英字紙ウォッチング

英語メディアの経済、政治記事を定点観測

今年のジャクソンホール

 Fedインフレ目標を仮に引き上げたらどうなるか。
 6年前、IMFのチーフエコノミストだったブランシャール氏が2%ではなく、4%のインフレ目標を掲げるべきだ、というアイデアを出したことがある。当時、それは間違った考えだと述べたのだが、間違っていたのは私(Ip氏)のほうであるようだ。
 2010年以降起きたことをみると、Fedインフレ目標を引き上げることを真剣に検討すべきだったと言わざるを得ない。
 Fed内部でも再考の動きがある。先週、サンフランシスコ連銀のウィリアムズ総裁が、より高い数値のインフレ目標を掲げた場合についてニュースレターの中で言及した。これは来週のジャクソンホール会合での議題になることを意識している。
 このペーパーでは、歴史的に低インフレのケースでは、高いインフレになると経済に矛盾を引き起こし、より頻繁にリセッションが起きるようになるとの考えかたが前提にあるとしている。むしろ、低インフレやデフレのリスクは些細なリスクであると考えられていた。というのも、中央銀行がより多くの紙幣を印刷することを約束することで、容易にインフレを起こすことができるからだ。

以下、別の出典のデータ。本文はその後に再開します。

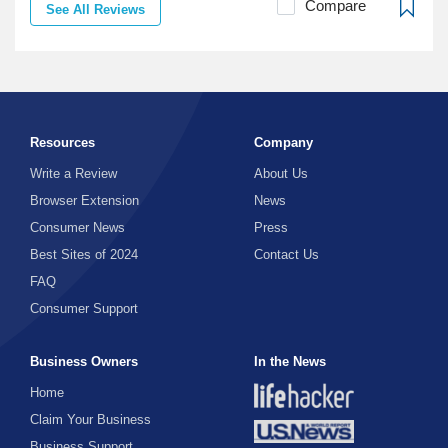
Compare
See All Reviews
Resources
Company
Write a Review
About Us
Browser Extension
News
Consumer News
Press
Best Sites of 2024
Contact Us
FAQ
Consumer Support
Business Owners
In the News
Home
Claim Your Business
Business Support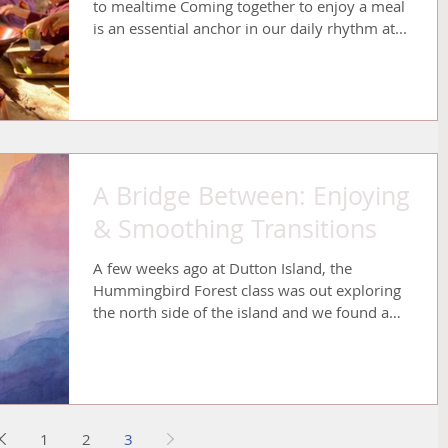
to mealtime Coming together to enjoy a meal
is an essential anchor in our daily rhythm at...
A Bridge Between: Enjoying
& Smoothing Transitions
A few weeks ago at Dutton Island, the
Hummingbird Forest class was out exploring
the north side of the island and we found a
big puddle...
1
2
3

 しかし、2008年に世界中の中央銀行がゼロ近くまで金利を下げ、紙幣を刷っても、成長はパッとしないままである。
 より高い平均的なインフレ率とそれに伴うより高い名目金利からスタートすれば、より金利の引き下げ余地が出る、とブランシャール氏らは述べた。

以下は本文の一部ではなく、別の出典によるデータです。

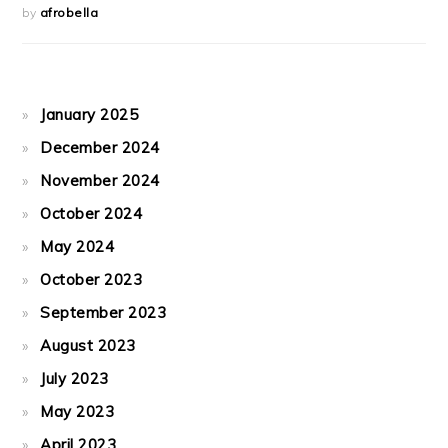
by
afrobella
January 2025
December 2024
November 2024
October 2024
May 2024
October 2023
September 2023
August 2023
July 2023
May 2023
April 2023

 以下は当時の私の反対理由とそれがいかに変化したかについて、である。
 一つは、いったんインフレ目標を上げると、それがいずれ人々の期待にアンカーされなくなる危険性がある。また、インフレ率が上昇すると、個々の価格はより変動が激しくなり、経済は一層不効率になる。
 後者は今も正しいが、より高いインフレ率の弊害はミクロでみると、見つけにくい。NBERが最近公表した論文によると、1970年代から1980年代初めにかけてのいわゆるグレートインフレーションの際、個々の物価はそれほど広範囲に上昇していたわけではないことがわかっている。
 3番目の論点はわかりやすい。これは、インフレ率は現在2%を下回っており、これを引き上げる方法が見つからないいま、インフレ目標を引き上げると、中央銀行の信任を毀損しかねないことだ。ここでは日本の例を持ち出し、より高いインフレ目標を掲げることで、ゼロから脱することができたとしている。
 でもこれはどうかな?事実誤認ではなかろうか。
 http://blogs.wsj.com/economics/2016/08/19/the-case-for-raising-the-feds-inflation-target/
 この記事のもとになっている、2010年2月のブランシャールペーパー。「マクロ経済政策の再考」とのタイトルがつけられている。